Note: Mansoor Hallaj, a famous 10th-century Sufi, was hanged in Baghdad for declaring "An al-Haq" which means "I am the truth" or "I am God".

Author: Ismail Furughi, analyst (Germany)

When will the screaming and fighting off a few women in Kabul shake the oppressed men and women of Afghanistan?

When will all people, like these few women, courageously rise up against barbarism and lawlessness?

At the time when, on the orders of Abufazl Jafar Muqtadir, the Abbasid Caliph, was leading Mansur Hallaj to the gallows, his sister was ordered to come and say goodbye to him.

His sister came but without a headscarf.

The men shouted to her: “Where is your hijab?”

She said: I don't see a man here but Mansoor... If you see another man besides Mansoor, show me so I can cover my hair from him.

As I memorized this valuable history lesson, I thought about the following:

Is not our time gradually turning into the time of the freedom-loving Hallaj?

What if we all have already turned into his sister?

Or maybe the people will gradually get used to the greed, extremism, and religious fanaticism of the Taliban, and the watching and unjust world in a deal with the largest religious-ethnic terrorist group will again push Afghanistan and its oppressed people with another complete destruction!

I thought why the role of our sleeping people in determining their fate has always been zero. Why are our people easily deceived and afraid to demand justice?

Is this fear the fear of the same religious tyranny that has consumed us for centuries and without a rope bound our hands and feet with hypocrisy?

At the moment, society has plunged into pitch darkness. In the sky of our earth, the star of art and culture has faded, and women have been deleted from life.

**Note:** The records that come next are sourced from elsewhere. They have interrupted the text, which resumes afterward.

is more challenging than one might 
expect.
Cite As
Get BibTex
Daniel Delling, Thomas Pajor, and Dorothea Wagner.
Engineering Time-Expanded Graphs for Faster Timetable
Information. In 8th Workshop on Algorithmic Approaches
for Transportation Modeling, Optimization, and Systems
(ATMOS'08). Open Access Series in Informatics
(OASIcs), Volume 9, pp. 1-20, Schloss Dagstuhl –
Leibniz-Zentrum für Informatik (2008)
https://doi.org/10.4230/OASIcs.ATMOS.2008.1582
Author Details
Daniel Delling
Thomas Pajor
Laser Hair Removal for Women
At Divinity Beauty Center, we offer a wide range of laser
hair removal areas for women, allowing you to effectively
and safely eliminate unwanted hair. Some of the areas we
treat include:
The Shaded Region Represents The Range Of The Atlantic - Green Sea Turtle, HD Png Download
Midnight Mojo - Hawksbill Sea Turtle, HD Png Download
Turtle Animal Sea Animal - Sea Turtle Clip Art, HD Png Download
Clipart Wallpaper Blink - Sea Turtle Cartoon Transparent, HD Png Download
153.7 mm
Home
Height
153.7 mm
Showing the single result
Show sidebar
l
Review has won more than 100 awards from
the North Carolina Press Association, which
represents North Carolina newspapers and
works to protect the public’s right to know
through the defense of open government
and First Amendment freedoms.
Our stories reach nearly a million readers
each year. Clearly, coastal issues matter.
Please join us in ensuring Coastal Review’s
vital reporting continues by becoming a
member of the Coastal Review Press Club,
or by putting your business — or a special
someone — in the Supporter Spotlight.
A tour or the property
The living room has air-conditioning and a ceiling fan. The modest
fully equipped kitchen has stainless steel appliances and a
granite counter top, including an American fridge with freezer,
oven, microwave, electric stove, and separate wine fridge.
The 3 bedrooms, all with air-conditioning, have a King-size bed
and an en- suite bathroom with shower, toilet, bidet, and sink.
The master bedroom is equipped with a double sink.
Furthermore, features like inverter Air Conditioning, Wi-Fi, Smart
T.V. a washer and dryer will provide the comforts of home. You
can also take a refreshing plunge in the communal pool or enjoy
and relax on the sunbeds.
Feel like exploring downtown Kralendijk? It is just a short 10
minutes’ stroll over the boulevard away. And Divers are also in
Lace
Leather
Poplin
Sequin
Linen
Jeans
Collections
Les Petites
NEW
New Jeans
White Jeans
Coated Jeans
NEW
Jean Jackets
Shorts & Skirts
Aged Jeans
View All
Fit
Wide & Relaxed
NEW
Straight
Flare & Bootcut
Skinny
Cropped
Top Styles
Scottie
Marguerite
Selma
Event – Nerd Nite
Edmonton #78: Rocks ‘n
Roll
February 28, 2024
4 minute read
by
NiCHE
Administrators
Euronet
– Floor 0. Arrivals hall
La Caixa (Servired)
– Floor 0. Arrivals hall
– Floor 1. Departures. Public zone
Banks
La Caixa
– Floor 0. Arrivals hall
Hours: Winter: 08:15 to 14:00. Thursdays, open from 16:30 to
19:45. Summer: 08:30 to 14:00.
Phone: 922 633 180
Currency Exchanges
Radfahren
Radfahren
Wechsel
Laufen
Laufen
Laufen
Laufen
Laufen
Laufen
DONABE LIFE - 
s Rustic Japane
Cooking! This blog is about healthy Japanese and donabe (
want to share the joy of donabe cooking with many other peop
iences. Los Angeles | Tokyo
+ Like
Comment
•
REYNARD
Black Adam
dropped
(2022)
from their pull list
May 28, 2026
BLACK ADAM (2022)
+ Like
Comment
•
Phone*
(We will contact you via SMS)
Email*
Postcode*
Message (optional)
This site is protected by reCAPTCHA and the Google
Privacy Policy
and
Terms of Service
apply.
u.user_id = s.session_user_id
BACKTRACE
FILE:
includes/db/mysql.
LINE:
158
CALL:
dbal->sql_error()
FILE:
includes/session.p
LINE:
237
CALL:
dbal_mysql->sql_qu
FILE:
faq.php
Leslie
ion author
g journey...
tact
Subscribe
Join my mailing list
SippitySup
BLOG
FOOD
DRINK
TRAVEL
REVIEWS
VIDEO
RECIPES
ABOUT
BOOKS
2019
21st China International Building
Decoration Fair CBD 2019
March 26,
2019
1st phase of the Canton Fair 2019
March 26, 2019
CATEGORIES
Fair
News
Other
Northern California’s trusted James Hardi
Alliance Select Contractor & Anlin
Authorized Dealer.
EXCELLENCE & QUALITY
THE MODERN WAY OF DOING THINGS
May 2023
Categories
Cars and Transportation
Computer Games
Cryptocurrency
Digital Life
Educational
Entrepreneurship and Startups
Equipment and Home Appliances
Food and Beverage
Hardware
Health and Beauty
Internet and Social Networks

Poverty is rampant throughout Afghanistan, and flogging of women and men, executions and hangings in public and in the presence of high government officials have become an everyday spectacle. With the exception of a few oppressed women in Kabul, the country's millions of men and women, as neutral and faceless spectators, look at the injustice and atrocities of the barbarians and do not even open their mouths to complain or criticize.

Don't these oppressed female fighters in Kabul look like the sisters of the historic Hallaj?